→ TASK DIRECTIONS: The result should be an exact copy of every record, with no pictures kept.

(Transcribed page contents)
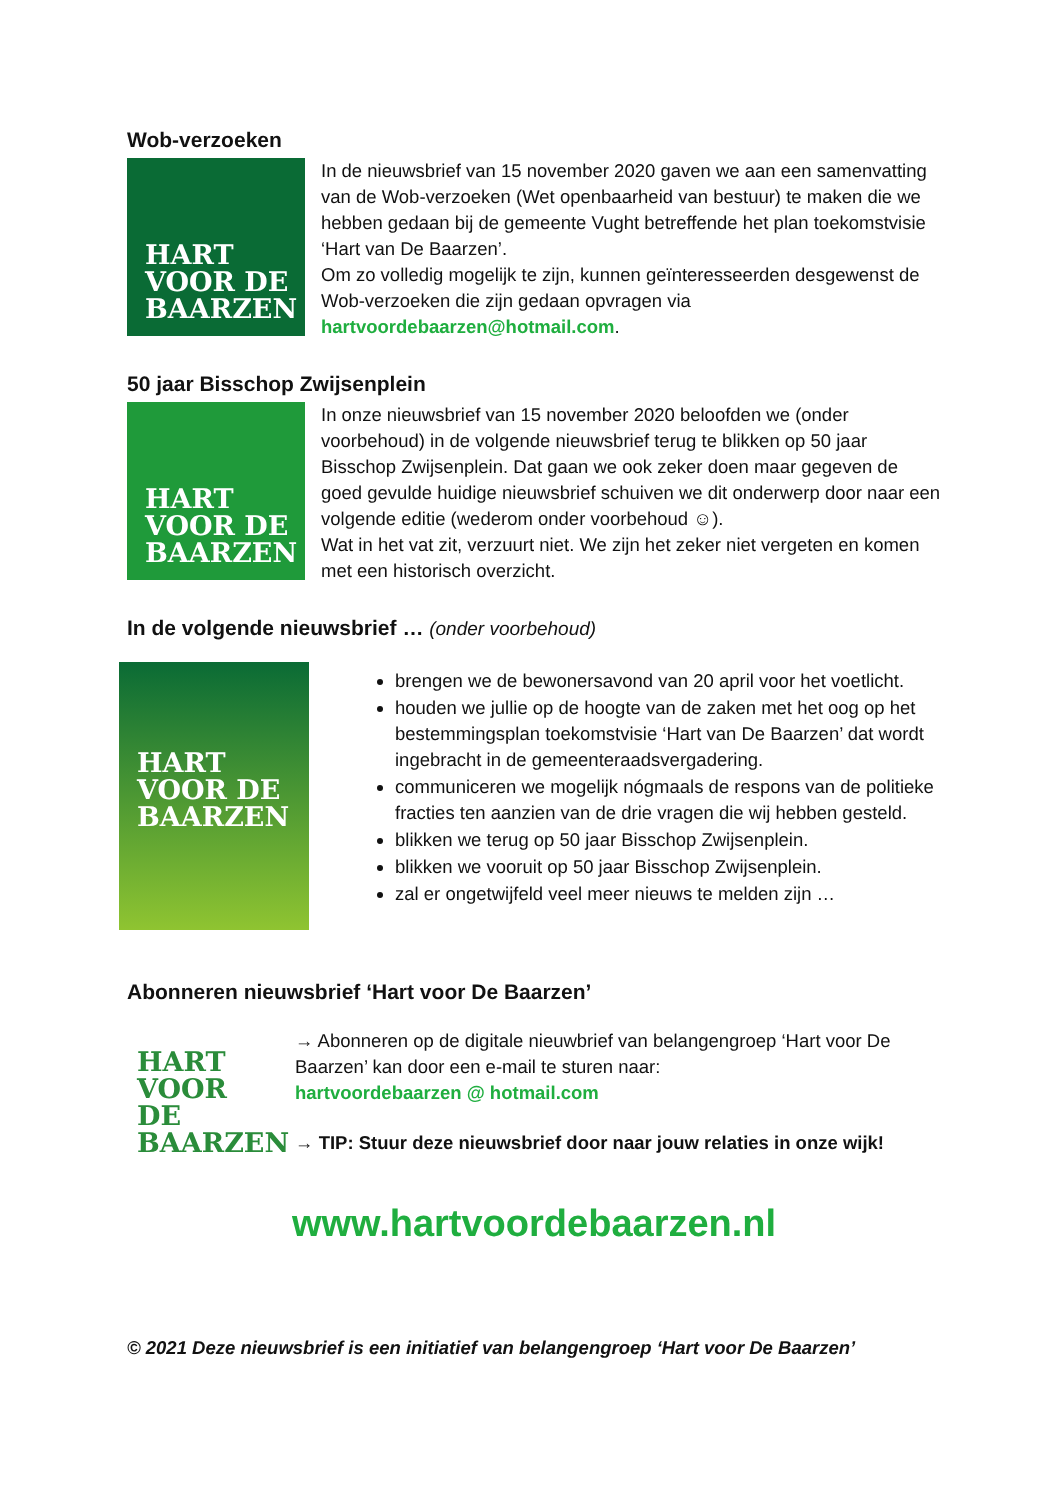Wob-verzoeken
HART
VOOR DE
BAARZEN
In de nieuwsbrief van 15 november 2020 gaven we aan een samenvatting van de Wob-verzoeken (Wet openbaarheid van bestuur) te maken die we hebben gedaan bij de gemeente Vught betreffende het plan toekomstvisie ‘Hart van De Baarzen’.
Om zo volledig mogelijk te zijn, kunnen geïnteresseerden desgewenst de Wob-verzoeken die zijn gedaan opvragen via hartvoordebaarzen@hotmail.com.
50 jaar Bisschop Zwijsenplein
HART
VOOR DE
BAARZEN
In onze nieuwsbrief van 15 november 2020 beloofden we (onder voorbehoud) in de volgende nieuwsbrief terug te blikken op 50 jaar Bisschop Zwijsenplein. Dat gaan we ook zeker doen maar gegeven de goed gevulde huidige nieuwsbrief schuiven we dit onderwerp door naar een volgende editie (wederom onder voorbehoud ☺).
Wat in het vat zit, verzuurt niet. We zijn het zeker niet vergeten en komen met een historisch overzicht.
In de volgende nieuwsbrief … (onder voorbehoud)
HART
VOOR DE
BAARZEN
brengen we de bewonersavond van 20 april voor het voetlicht.
houden we jullie op de hoogte van de zaken met het oog op het bestemmingsplan toekomstvisie ‘Hart van De Baarzen’ dat wordt ingebracht in de gemeenteraadsvergadering.
communiceren we mogelijk nógmaals de respons van de politieke fracties ten aanzien van de drie vragen die wij hebben gesteld.
blikken we terug op 50 jaar Bisschop Zwijsenplein.
blikken we vooruit op 50 jaar Bisschop Zwijsenplein.
zal er ongetwijfeld veel meer nieuws te melden zijn …
Abonneren nieuwsbrief ‘Hart voor De Baarzen’
HART
VOOR DE
BAARZEN
→ Abonneren op de digitale nieuwbrief van belangengroep ‘Hart voor De Baarzen’ kan door een e-mail te sturen naar:
hartvoordebaarzen @ hotmail.com
→ TIP: Stuur deze nieuwsbrief door naar jouw relaties in onze wijk!
www.hartvoordebaarzen.nl
© 2021 Deze nieuwsbrief is een initiatief van belangengroep ‘Hart voor De Baarzen’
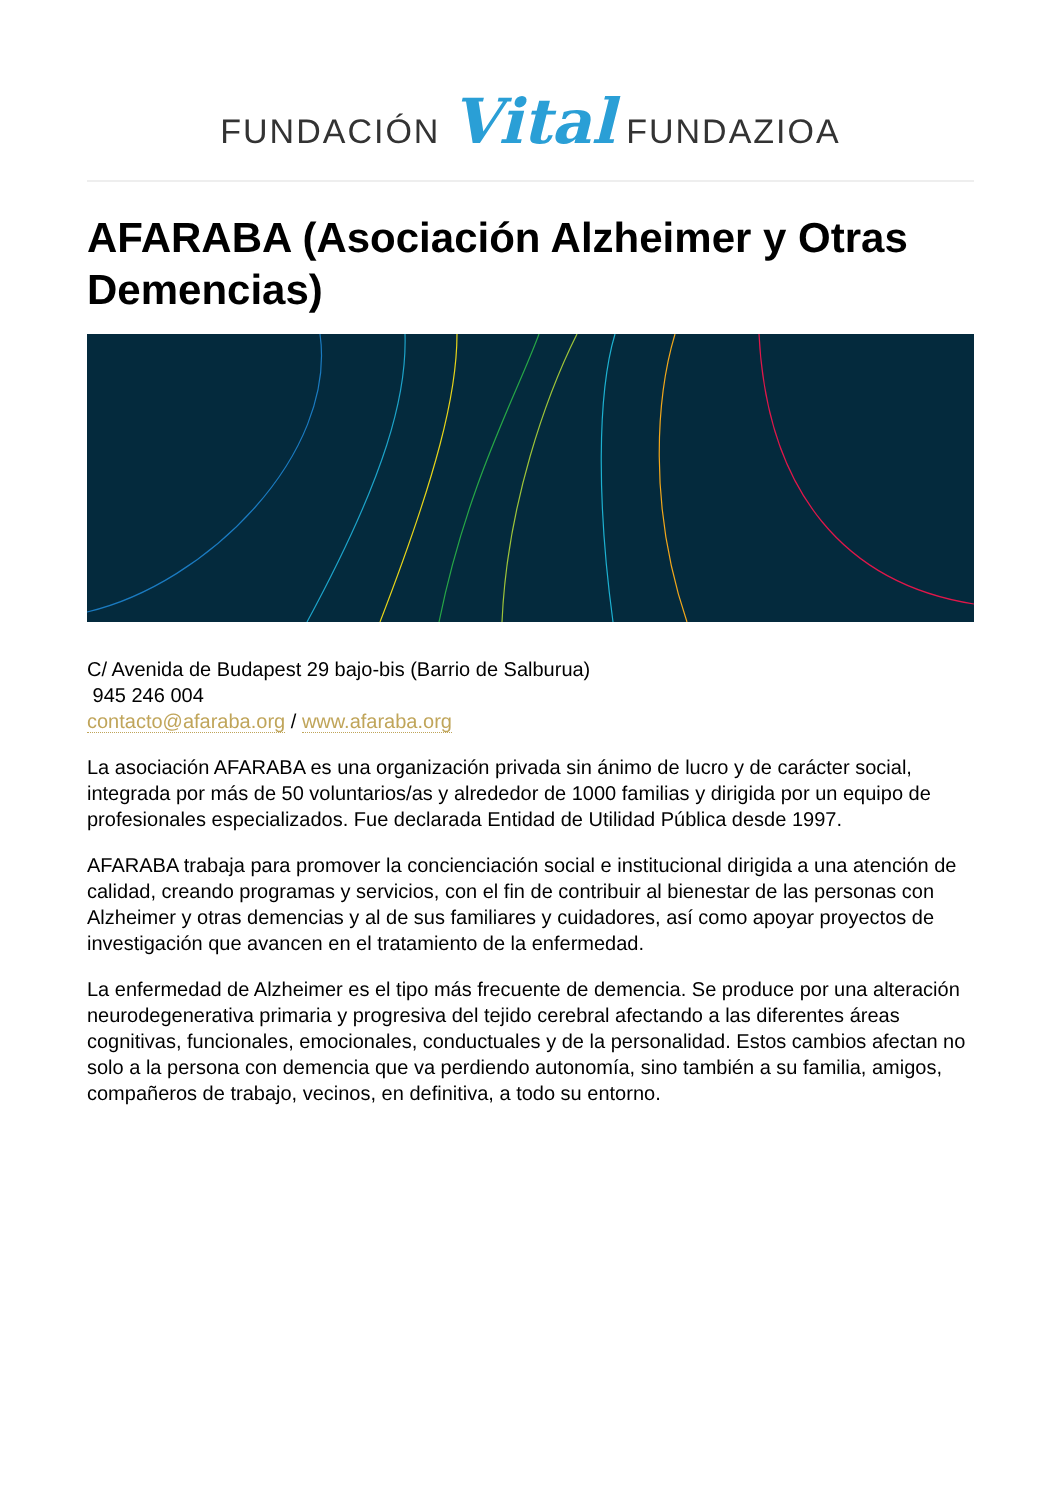FUNDACIÓN Vital FUNDAZIOA
AFARABA (Asociación Alzheimer y Otras Demencias)
C/ Avenida de Budapest 29 bajo-bis (Barrio de Salburua)
945 246 004
contacto@afaraba.org / www.afaraba.org
La asociación AFARABA es una organización privada sin ánimo de lucro y de carácter social, integrada por más de 50 voluntarios/as y alrededor de 1000 familias y dirigida por un equipo de profesionales especializados. Fue declarada Entidad de Utilidad Pública desde 1997.
AFARABA trabaja para promover la concienciación social e institucional dirigida a una atención de calidad, creando programas y servicios, con el fin de contribuir al bienestar de las personas con Alzheimer y otras demencias y al de sus familiares y cuidadores, así como apoyar proyectos de investigación que avancen en el tratamiento de la enfermedad.
La enfermedad de Alzheimer es el tipo más frecuente de demencia. Se produce por una alteración neurodegenerativa primaria y progresiva del tejido cerebral afectando a las diferentes áreas cognitivas, funcionales, emocionales, conductuales y de la personalidad. Estos cambios afectan no solo a la persona con demencia que va perdiendo autonomía, sino también a su familia, amigos, compañeros de trabajo, vecinos, en definitiva, a todo su entorno.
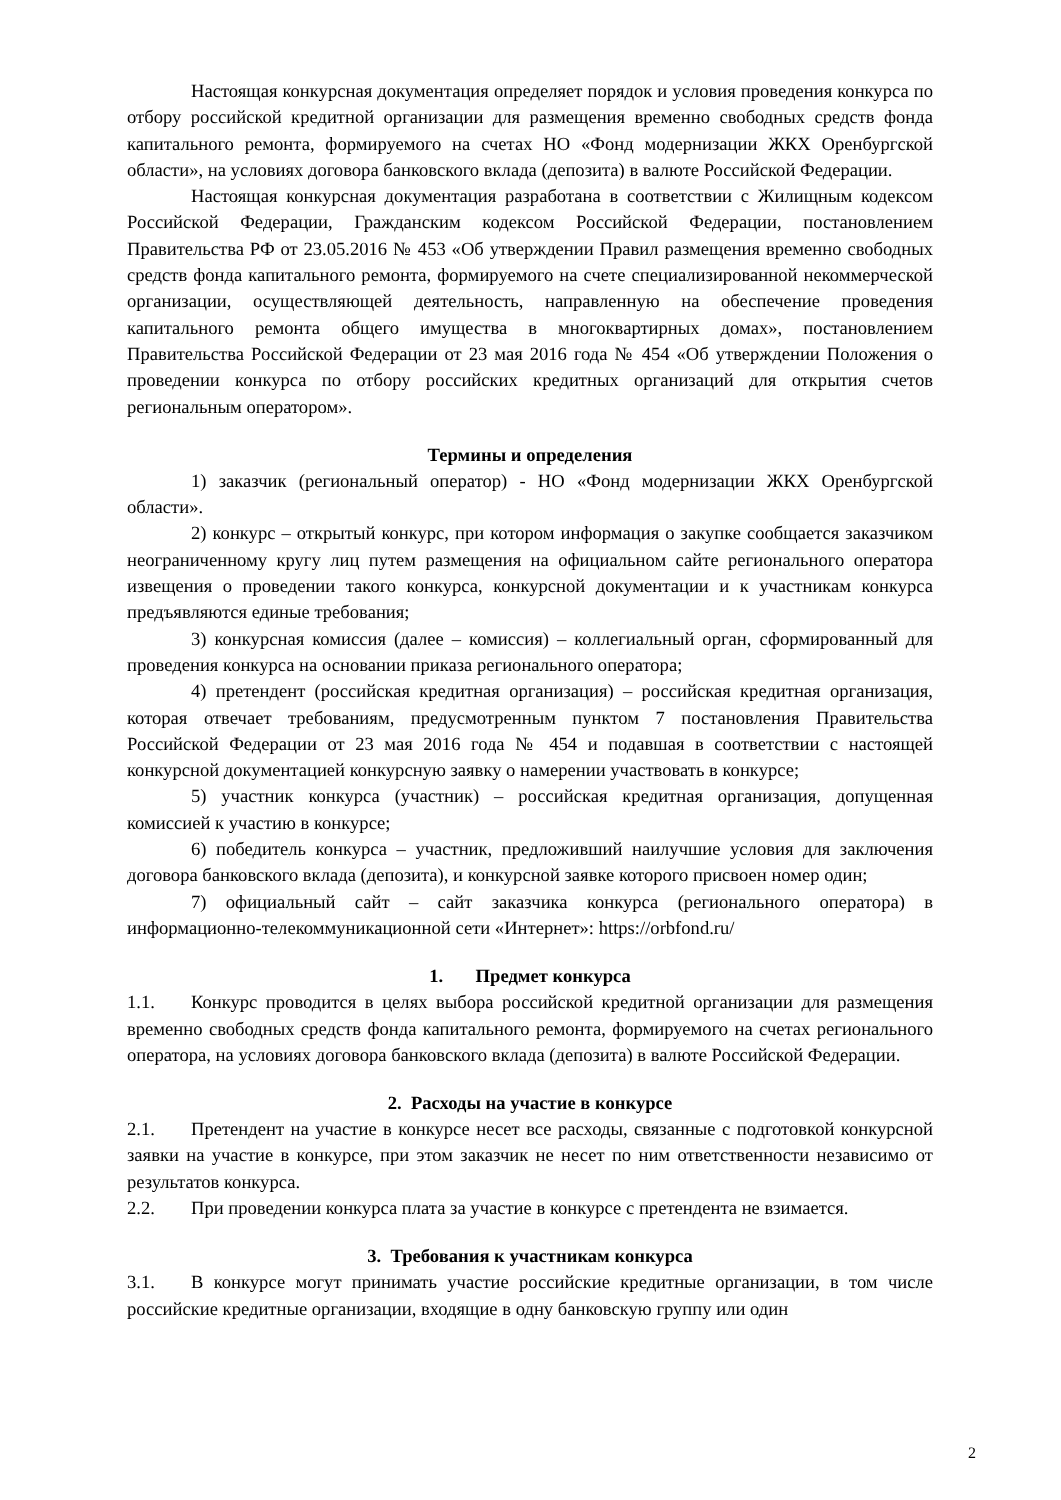Настоящая конкурсная документация определяет порядок и условия проведения конкурса по отбору российской кредитной организации для размещения временно свободных средств фонда капитального ремонта, формируемого на счетах НО «Фонд модернизации ЖКХ Оренбургской области», на условиях договора банковского вклада (депозита) в валюте Российской Федерации.
Настоящая конкурсная документация разработана в соответствии с Жилищным кодексом Российской Федерации, Гражданским кодексом Российской Федерации, постановлением Правительства РФ от 23.05.2016 № 453 «Об утверждении Правил размещения временно свободных средств фонда капитального ремонта, формируемого на счете специализированной некоммерческой организации, осуществляющей деятельность, направленную на обеспечение проведения капитального ремонта общего имущества в многоквартирных домах», постановлением Правительства Российской Федерации от 23 мая 2016 года № 454 «Об утверждении Положения о проведении конкурса по отбору российских кредитных организаций для открытия счетов региональным оператором».
Термины и определения
1) заказчик (региональный оператор) - НО «Фонд модернизации ЖКХ Оренбургской области».
2) конкурс – открытый конкурс, при котором информация о закупке сообщается заказчиком неограниченному кругу лиц путем размещения на официальном сайте регионального оператора извещения о проведении такого конкурса, конкурсной документации и к участникам конкурса предъявляются единые требования;
3) конкурсная комиссия (далее – комиссия) – коллегиальный орган, сформированный для проведения конкурса на основании приказа регионального оператора;
4) претендент (российская кредитная организация) – российская кредитная организация, которая отвечает требованиям, предусмотренным пунктом 7 постановления Правительства Российской Федерации от 23 мая 2016 года № 454 и подавшая в соответствии с настоящей конкурсной документацией конкурсную заявку о намерении участвовать в конкурсе;
5) участник конкурса (участник) – российская кредитная организация, допущенная комиссией к участию в конкурсе;
6) победитель конкурса – участник, предложивший наилучшие условия для заключения договора банковского вклада (депозита), и конкурсной заявке которого присвоен номер один;
7) официальный сайт – сайт заказчика конкурса (регионального оператора) в информационно-телекоммуникационной сети «Интернет»: https://orbfond.ru/
1. Предмет конкурса
1.1. Конкурс проводится в целях выбора российской кредитной организации для размещения временно свободных средств фонда капитального ремонта, формируемого на счетах регионального оператора, на условиях договора банковского вклада (депозита) в валюте Российской Федерации.
2. Расходы на участие в конкурсе
2.1. Претендент на участие в конкурсе несет все расходы, связанные с подготовкой конкурсной заявки на участие в конкурсе, при этом заказчик не несет по ним ответственности независимо от результатов конкурса.
2.2. При проведении конкурса плата за участие в конкурсе с претендента не взимается.
3. Требования к участникам конкурса
3.1. В конкурсе могут принимать участие российские кредитные организации, в том числе российские кредитные организации, входящие в одну банковскую группу или один
2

→ ANSWER SPACE:
Wob-verzoeken
HART
VOOR DE
BAARZEN
In de nieuwsbrief van 15 november 2020 gaven we aan een samenvatting van de Wob-verzoeken (Wet openbaarheid van bestuur) te maken die we hebben gedaan bij de gemeente Vught betreffende het plan toekomstvisie ‘Hart van De Baarzen’.
Om zo volledig mogelijk te zijn, kunnen geïnteresseerden desgewenst de Wob-verzoeken die zijn gedaan opvragen via hartvoordebaarzen@hotmail.com.
50 jaar Bisschop Zwijsenplein
HART
VOOR DE
BAARZEN
In onze nieuwsbrief van 15 november 2020 beloofden we (onder voorbehoud) in de volgende nieuwsbrief terug te blikken op 50 jaar Bisschop Zwijsenplein. Dat gaan we ook zeker doen maar gegeven de goed gevulde huidige nieuwsbrief schuiven we dit onderwerp door naar een volgende editie (wederom onder voorbehoud ☺).
Wat in het vat zit, verzuurt niet. We zijn het zeker niet vergeten en komen met een historisch overzicht.
In de volgende nieuwsbrief … (onder voorbehoud)
HART
VOOR DE
BAARZEN
brengen we de bewonersavond van 20 april voor het voetlicht.
houden we jullie op de hoogte van de zaken met het oog op het bestemmingsplan toekomstvisie ‘Hart van De Baarzen’ dat wordt ingebracht in de gemeenteraadsvergadering.
communiceren we mogelijk nógmaals de respons van de politieke fracties ten aanzien van de drie vragen die wij hebben gesteld.
blikken we terug op 50 jaar Bisschop Zwijsenplein.
blikken we vooruit op 50 jaar Bisschop Zwijsenplein.
zal er ongetwijfeld veel meer nieuws te melden zijn …
Abonneren nieuwsbrief ‘Hart voor De Baarzen’
HART
VOOR DE
BAARZEN
→ Abonneren op de digitale nieuwbrief van belangengroep ‘Hart voor De Baarzen’ kan door een e-mail te sturen naar:
hartvoordebaarzen @ hotmail.com
→ TIP: Stuur deze nieuwsbrief door naar jouw relaties in onze wijk!
www.hartvoordebaarzen.nl
© 2021 Deze nieuwsbrief is een initiatief van belangengroep ‘Hart voor De Baarzen’
FUNDACIÓN Vital FUNDAZIOA
AFARABA (Asociación Alzheimer y Otras Demencias)
C/ Avenida de Budapest 29 bajo-bis (Barrio de Salburua)
945 246 004
contacto@afaraba.org / www.afaraba.org
La asociación AFARABA es una organización privada sin ánimo de lucro y de carácter social, integrada por más de 50 voluntarios/as y alrededor de 1000 familias y dirigida por un equipo de profesionales especializados. Fue declarada Entidad de Utilidad Pública desde 1997.
AFARABA trabaja para promover la concienciación social e institucional dirigida a una atención de calidad, creando programas y servicios, con el fin de contribuir al bienestar de las personas con Alzheimer y otras demencias y al de sus familiares y cuidadores, así como apoyar proyectos de investigación que avancen en el tratamiento de la enfermedad.
La enfermedad de Alzheimer es el tipo más frecuente de demencia. Se produce por una alteración neurodegenerativa primaria y progresiva del tejido cerebral afectando a las diferentes áreas cognitivas, funcionales, emocionales, conductuales y de la personalidad. Estos cambios afectan no solo a la persona con demencia que va perdiendo autonomía, sino también a su familia, amigos, compañeros de trabajo, vecinos, en definitiva, a todo su entorno.
Настоящая конкурсная документация определяет порядок и условия проведения конкурса по отбору российской кредитной организации для размещения временно свободных средств фонда капитального ремонта, формируемого на счетах НО «Фонд модернизации ЖКХ Оренбургской области», на условиях договора банковского вклада (депозита) в валюте Российской Федерации.
Настоящая конкурсная документация разработана в соответствии с Жилищным кодексом Российской Федерации, Гражданским кодексом Российской Федерации, постановлением Правительства РФ от 23.05.2016 № 453 «Об утверждении Правил размещения временно свободных средств фонда капитального ремонта, формируемого на счете специализированной некоммерческой организации, осуществляющей деятельность, направленную на обеспечение проведения капитального ремонта общего имущества в многоквартирных домах», постановлением Правительства Российской Федерации от 23 мая 2016 года № 454 «Об утверждении Положения о проведении конкурса по отбору российских кредитных организаций для открытия счетов региональным оператором».
Термины и определения
1) заказчик (региональный оператор) - НО «Фонд модернизации ЖКХ Оренбургской области».
2) конкурс – открытый конкурс, при котором информация о закупке сообщается заказчиком неограниченному кругу лиц путем размещения на официальном сайте регионального оператора извещения о проведении такого конкурса, конкурсной документации и к участникам конкурса предъявляются единые требования;
3) конкурсная комиссия (далее – комиссия) – коллегиальный орган, сформированный для проведения конкурса на основании приказа регионального оператора;
4) претендент (российская кредитная организация) – российская кредитная организация, которая отвечает требованиям, предусмотренным пунктом 7 постановления Правительства Российской Федерации от 23 мая 2016 года № 454 и подавшая в соответствии с настоящей конкурсной документацией конкурсную заявку о намерении участвовать в конкурсе;
5) участник конкурса (участник) – российская кредитная организация, допущенная комиссией к участию в конкурсе;
6) победитель конкурса – участник, предложивший наилучшие условия для заключения договора банковского вклада (депозита), и конкурсной заявке которого присвоен номер один;
7) официальный сайт – сайт заказчика конкурса (регионального оператора) в информационно-телекоммуникационной сети «Интернет»: https://orbfond.ru/
1. Предмет конкурса
1.1. Конкурс проводится в целях выбора российской кредитной организации для размещения временно свободных средств фонда капитального ремонта, формируемого на счетах регионального оператора, на условиях договора банковского вклада (депозита) в валюте Российской Федерации.
2. Расходы на участие в конкурсе
2.1. Претендент на участие в конкурсе несет все расходы, связанные с подготовкой конкурсной заявки на участие в конкурсе, при этом заказчик не несет по ним ответственности независимо от результатов конкурса.
2.2. При проведении конкурса плата за участие в конкурсе с претендента не взимается.
3. Требования к участникам конкурса
3.1. В конкурсе могут принимать участие российские кредитные организации, в том числе российские кредитные организации, входящие в одну банковскую группу или один
2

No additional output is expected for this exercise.